The order of stages 1, 2 and 3 (hence the order of three
<tree-ish> command line arguments) are significant when you
start a 3-way merge with an index file that is already
populated. Here is an outline of how the algorithm works:
if a file exists in identical format in all three trees, it will
automatically collapse to "merged" state by git-read-tree.
a file that has any difference what-so-ever in the three trees
will stay as separate entries in the index. It’s up to "porcelain
policy" to determine how to remove the non-0 stages, and insert a
the index file saves and restores with all this information, so you
can merge things incrementally, but as long as it has entries in
stages 1/2/3 (i.e., "unmerged entries") you can’t write the result. So
now the merge algorithm ends up being really simple:
you walk the index in order, and ignore all entries of stage 0,
since they’ve already been done.
if you find a "stage1", but no matching "stage2" or "stage3", you
know it’s been removed from both trees (it only existed in the
original tree), and you remove that entry.

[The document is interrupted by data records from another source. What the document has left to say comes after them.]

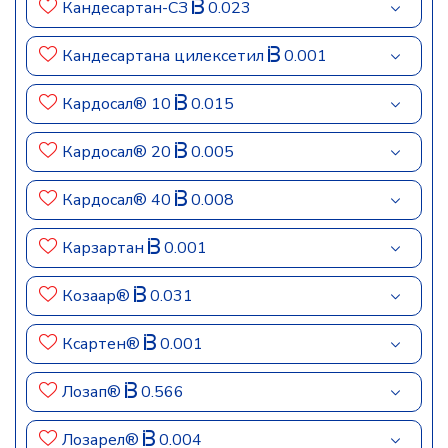
Кандесартан-СЗ
0.023
Кандесартана цилексетил
0.001
Кардосал® 10
0.015
Кардосал® 20
0.005
Кардосал® 40
0.008
Карзартан
0.001
Козаар®
0.031
Ксартен®
0.001
Лозап®
0.566
Лозарел®
0.004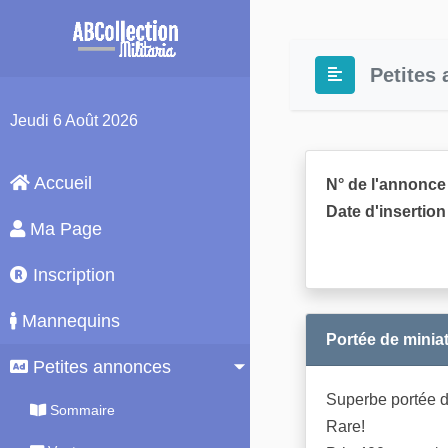
Petites
Jeudi
6 Août 2026
Accueil
N° de l'annonce 
Date d'insertion 
Ma Page
Inscription
Mannequins
Portée de mini
Petites annonces
Superbe portée 
Sommaire
Rare!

if you find a matching "stage2" and "stage3" tree, you remove one
of them, and turn the other into a "stage0" entry. Remove any
matching "stage1" entry if it exists too. .. all the normal
trivial rules ..
You would normally use git-merge-index with supplied
git-merge-one-file to do this last step. The script updates
the files in the working tree as it merges each path and at the
end of a successful merge.
When you start a 3-way merge with an index file that is already
populated, it is assumed that it represents the state of the
files in your work tree, and you can even have files with
changes unrecorded in the index file. It is further assumed
that this state is "derived" from the stage 2 tree. The 3-way
merge refuses to run if it finds an entry in the original index
file that does not match stage 2.
This is done to prevent you from losing your work-in-progress
changes, and mixing your random changes in an unrelated merge
commit. To illustrate, suppose you start from what has been
committed last to your repository:
$ JC=`git rev-parse --verify "HEAD^0"`
$ git checkout-index -f -u -a $JC
You do random edits, without running git-update-index. And then
you notice that the tip of your "upstream" tree has advanced
since you pulled from him:
$ git fetch git://.... linus
$ LT=`cat .git/FETCH_HEAD`
Your work tree is still based on your HEAD ($JC), but you have
some edits since. Three-way merge makes sure that you have not
added or modified index entries since $JC, and if you haven’t,
then does the right thing. So with the following sequence:
$ git read-tree -m -u `git merge-base $JC $LT` $JC $LT
$ git merge-index git-merge-one-file -a
$ echo "Merge with Linus" | \
git commit-tree `git write-tree` -p $JC -p $LT
what you would commit is a pure merge between $JC and $LT without
your work-in-progress changes, and your work tree would be
updated to the result of the merge.
However, if you have local changes in the working tree that
would be overwritten by this merge, git-read-tree will refuse
to run to prevent your changes from being lost.
In other words, there is no need to worry about what exists only
in the working tree. When you have local changes in a part of
the project that is not involved in the merge, your changes do
not interfere with the merge, and are kept intact. When they
do interfere, the merge does not even start (git-read-tree
complains loudly and fails without modifying anything). In such
a case, you can simply continue doing what you were in the
middle of doing, and when your working tree is ready (i.e. you
have finished your work-in-progress), attempt the merge again.